Does the police officer need probable cause to use the automobile exception?

If an officer has probable cause to believe the driver or passengers of a vehicle are involved in criminal activity, such as possession of illegal drugs, the officer can stop the car and search the vehicle. "Probable cause" means the officer must have a reasonable belief the criminal activity is "afoot" based on objective facts.

Example: Probable cause exists if the officer observes open containers of beer being thrown out the window or the car fits the description of one owned by a known criminal. The "automobile exception," as this is known, does not require an arrest before the search begins. However, without probable cause, the search is unreasonable and illegal.

TIP: Evidence found as a result of a search under the automobile exception is admissible in court.

TIP: The automobile exception does not apply to motor homes. They are not considered "vehicles" for the purpose of applying the exception and a search requires a warrant or exigent circumstances (a fleeing criminal running into the motor home, for example).

TIP: An officer can acquire probable cause during a routine traffic stop where there is no arrest. For example, he may observe a handgun in the vehicle as he approaches the driver's side and the driver may appear nervous. In that situation, probable cause has been created as the officer could reasonably believe that criminal activity may have occurred based on his observation of the weapon and the driver's demeanor. The officer can search the car under the automobile exception before he decides to make an arrest.

What are some examples of probable cause?

The officer's experience and training go to determining if probable cause existed to apply the automobile exception to a vehicle search. Some factors might include:

  • odor of gasoline, alcohol or drugs
  • inconsistent statement by a nervous driver
  • furtive or secretive movements by driver
  • driver's immediate denial of ownership of anything found in a potential search
  • registration or insurance do not match vehicle
  • driver's refusal to consent, when other incriminating factors are present

If the drug dog alerts police to the presence of drugs in a vehicle, can it be searched?

Yes. When a drug dog indicates that drugs or other contraband are in a vehicle, the automobile exception applies and the vehicle can be searched.

If an officer finds marijuana on a driver during a frisk, can the vehicle be searched?

Yes. Drugs found on the driver trigger the automobile exception and the vehicle can be searched for additional drugs.

Can my car be searched if it is parked in my driveway?

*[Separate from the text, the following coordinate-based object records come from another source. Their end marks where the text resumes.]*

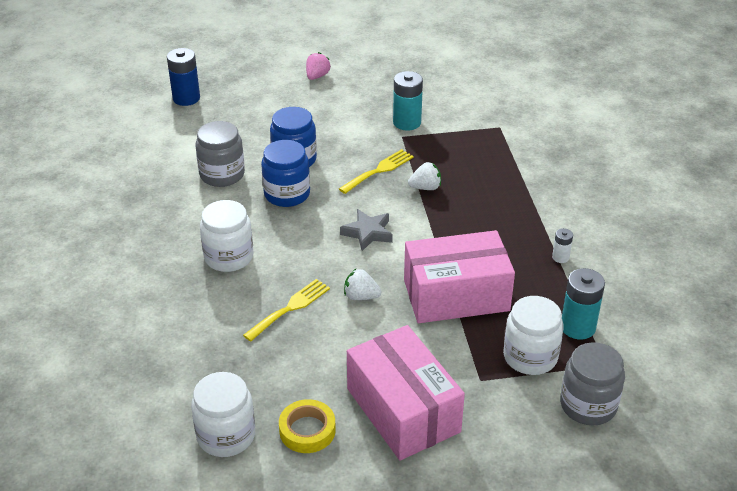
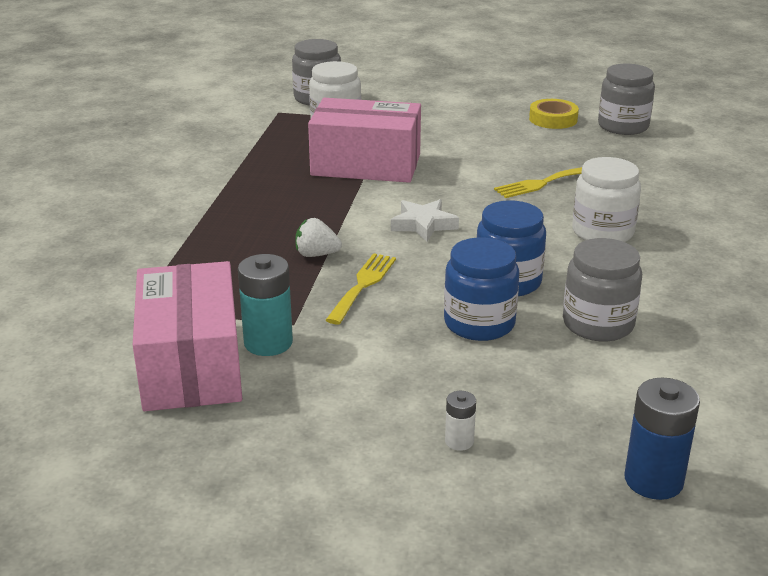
camera: 160 degrees left, 10 degrees down
(226, 435) = (623, 126): white jar -> grey jar
(317, 76) = (365, 472): pink strawberry -> none
(361, 296) = (463, 179): white strawberry -> none
(368, 233) = (423, 225): grey star -> white star
(379, 170) = (363, 285): yellow fork -> yellow fork turned 135 degrees clockwise
(403, 410) = (467, 116): pink box -> pink box (191, 365)
(560, 257) = (231, 172): white battery -> white battery (459, 441)
(578, 327) = (275, 131): turquoise battery -> none

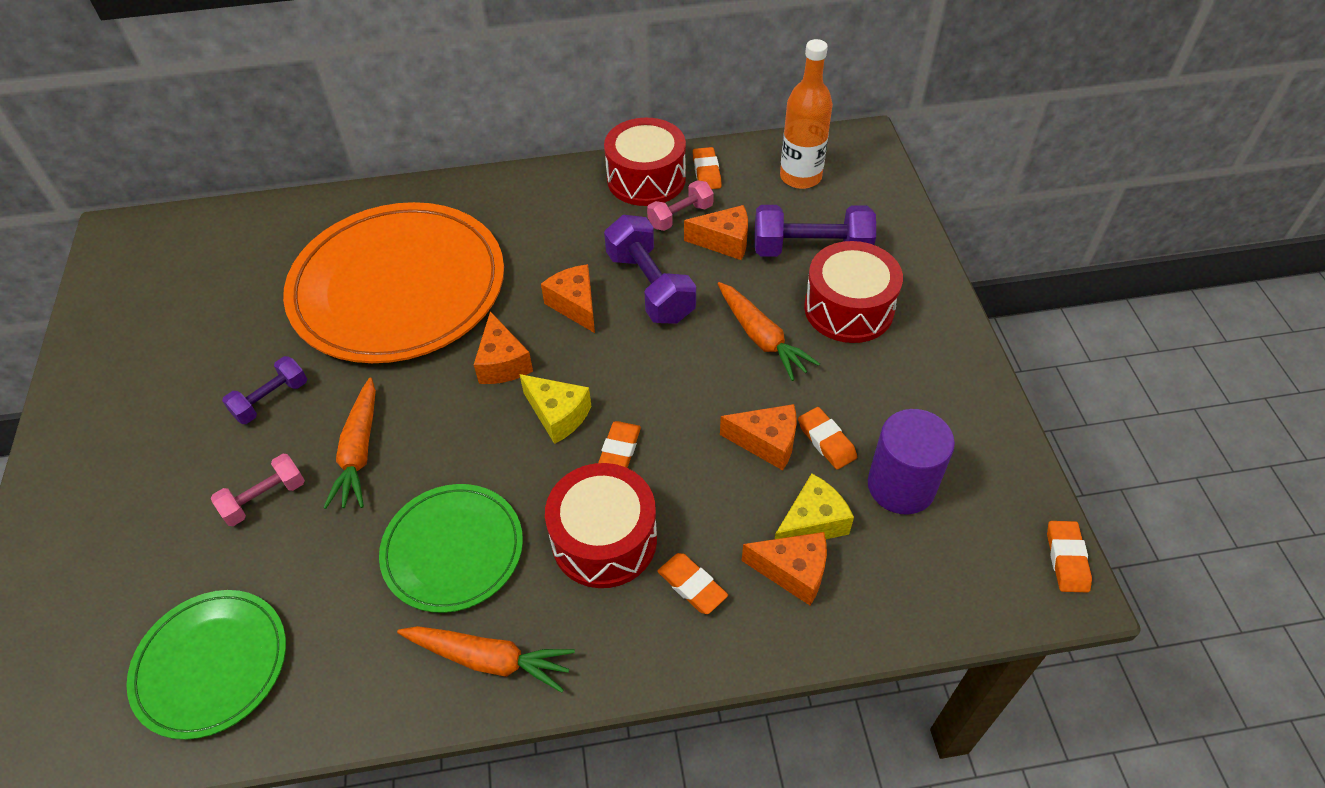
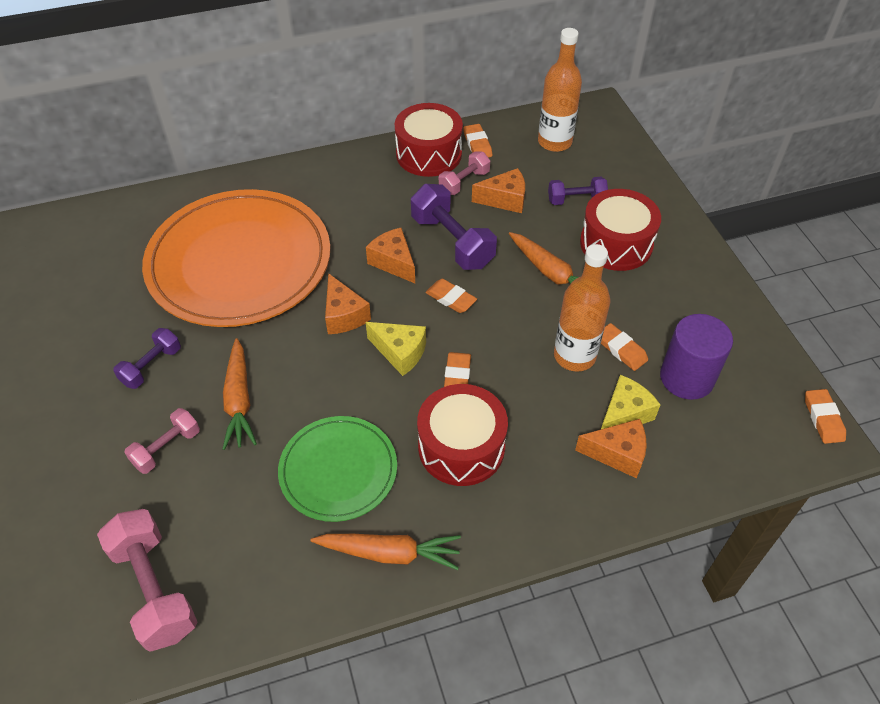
camera: 10 degrees left, 0 degrees up
(211, 665) = (154, 589): green plate -> pink dumbbell
(692, 586) = (540, 474): orange eraser -> orange eraser (451, 298)
(767, 442) = (574, 356): orange cheese -> orange bottle
(811, 250) = (576, 200): purple dumbbell -> purple dumbbell, size x0.59

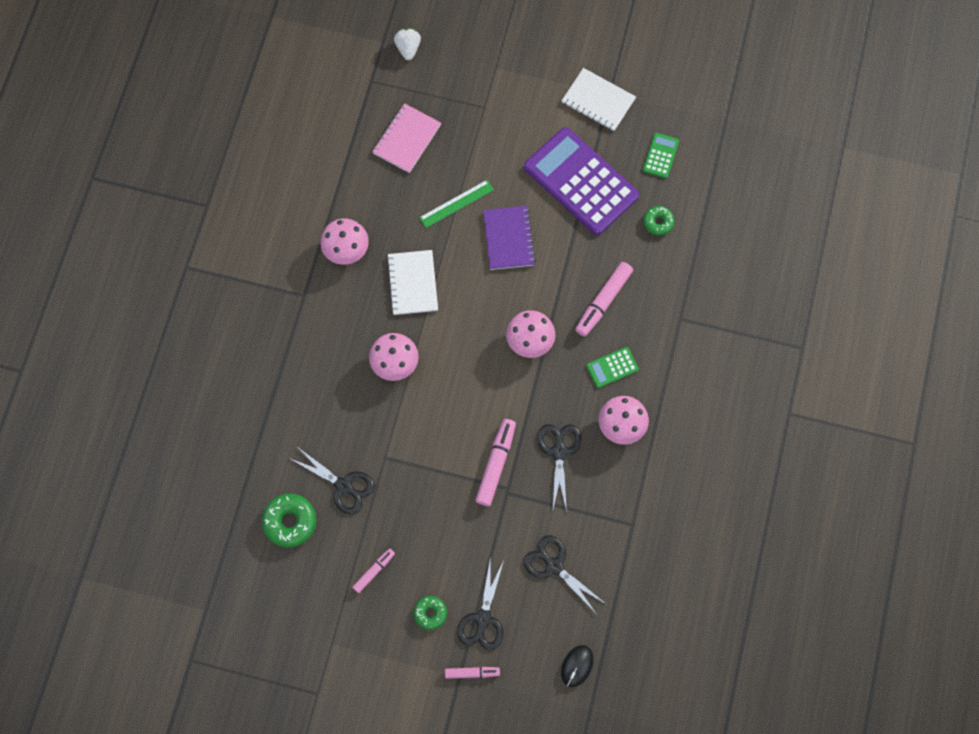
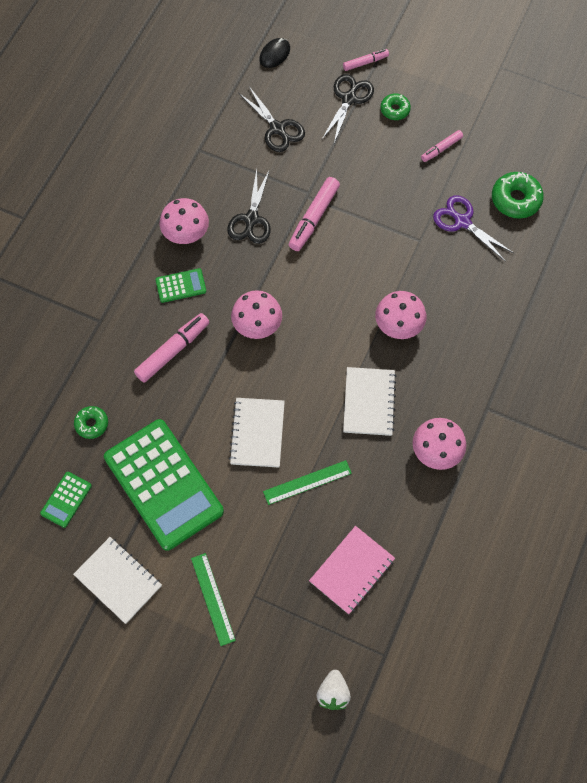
camera: 170 degrees left, 5 degrees down
(343, 486) = (462, 222): black scissors -> purple scissors
(472, 673) = (365, 62): pink marker -> pink marker turned 150 degrees clockwise
(508, 238) = (257, 433): purple notebook -> white notebook
(517, 99) = (213, 599): none -> green ruler
(581, 182) = (163, 484): purple calculator -> green calculator

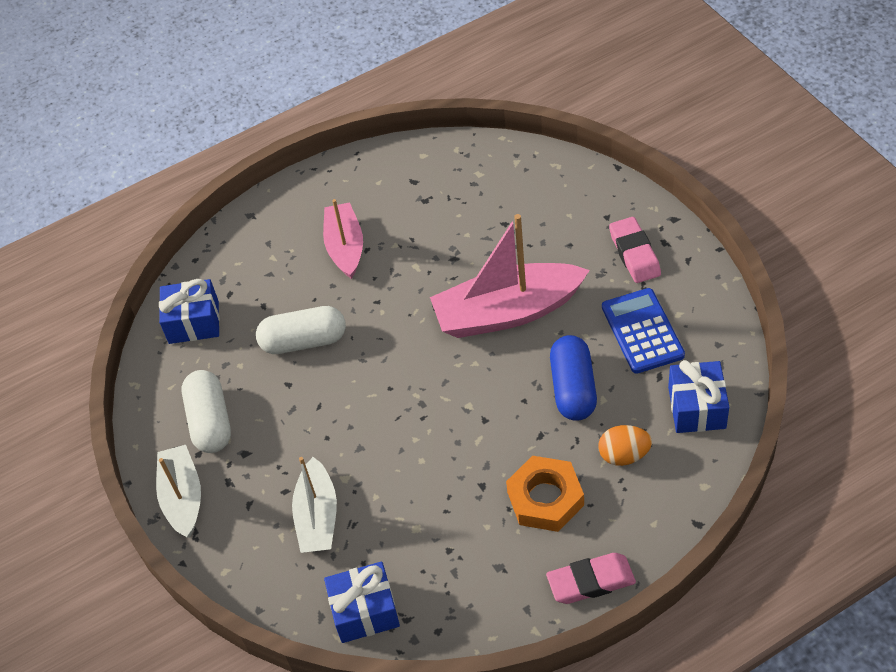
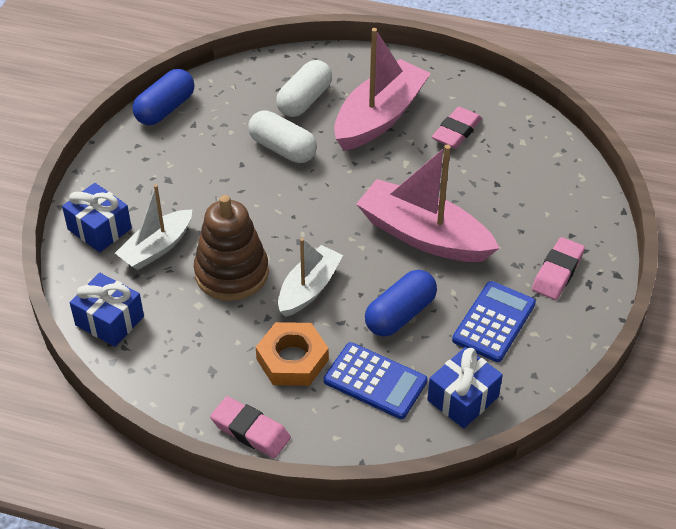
camera: 40 degrees right, 5 degrees down
(154, 396) = (165, 109): none -> blue capsule
(183, 497) = (106, 174): white boat -> white boat (309, 289)
(194, 322) = (239, 88): blue gift -> blue gift (99, 229)
(210, 421) = (174, 147): white capsule -> white capsule (304, 100)
(345, 247) = (379, 117): pink boat -> pink boat, size x1.62
(406, 478) = (231, 273): none -> brown stacking toy
(420, 208) = (456, 132): none -> pink eraser
(624, 455) = (375, 381): orange egg -> blue calculator

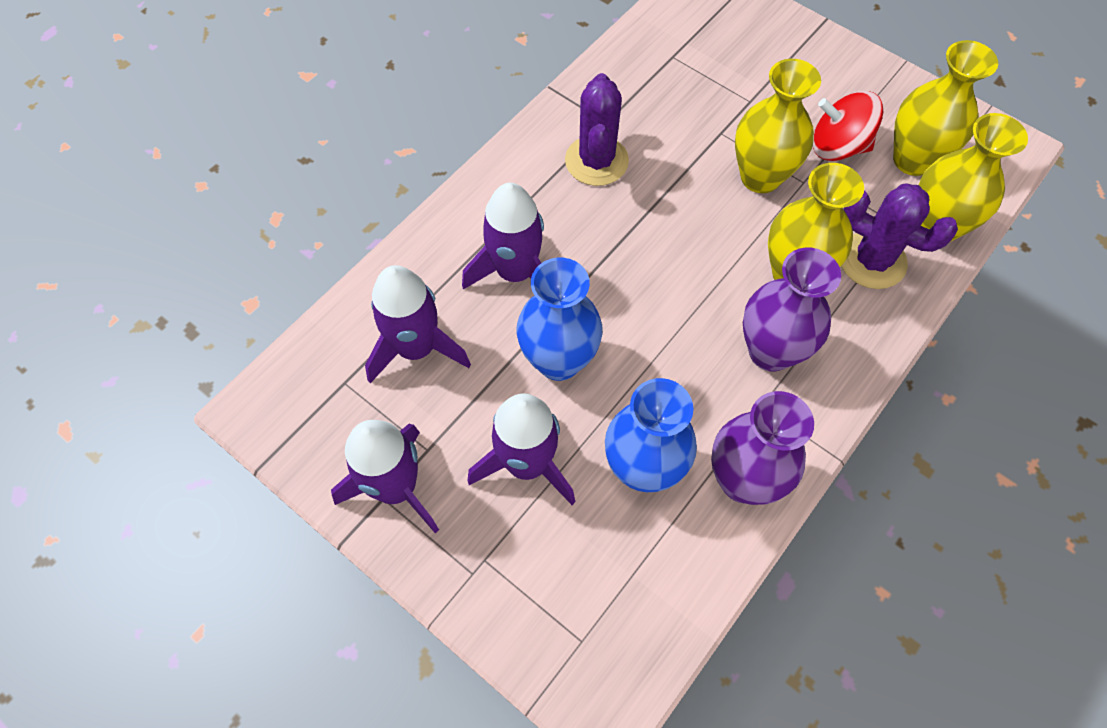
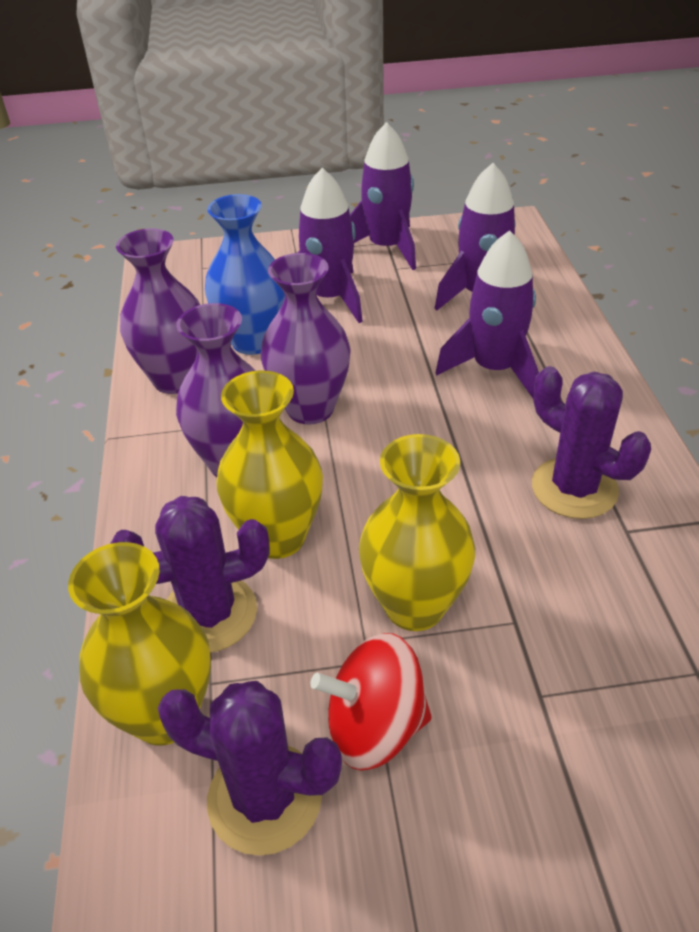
camera: 135 degrees right, 20 degrees down
(559, 360) = (385, 349): blue vase -> none
(674, 353) = (310, 409): none -> purple vase
(837, 146) = (374, 726): red spinning top -> red spinning top turned 150 degrees counterclockwise
(913, 160) = (264, 798): yellow vase -> purple cactus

Yes. If your vehicle is in plain view and law enforcement personnel have probable cause to believe your vehicle was involved in a crime, it can be searched. For instance, if a truck matching your truck's description was reported as being in a hit-and-run accident and you have it parked in plain view with fresh paint scrapes, it can be searched once police officers spot it.

Once my vehicle is searched under the automobile exception, are officers allowed to search me?

No. The automobile exception does not extend to people. It is illegal to search a person based on the sole fact that an automobile is searched.

Sidebar: You can be searched once you are arrested.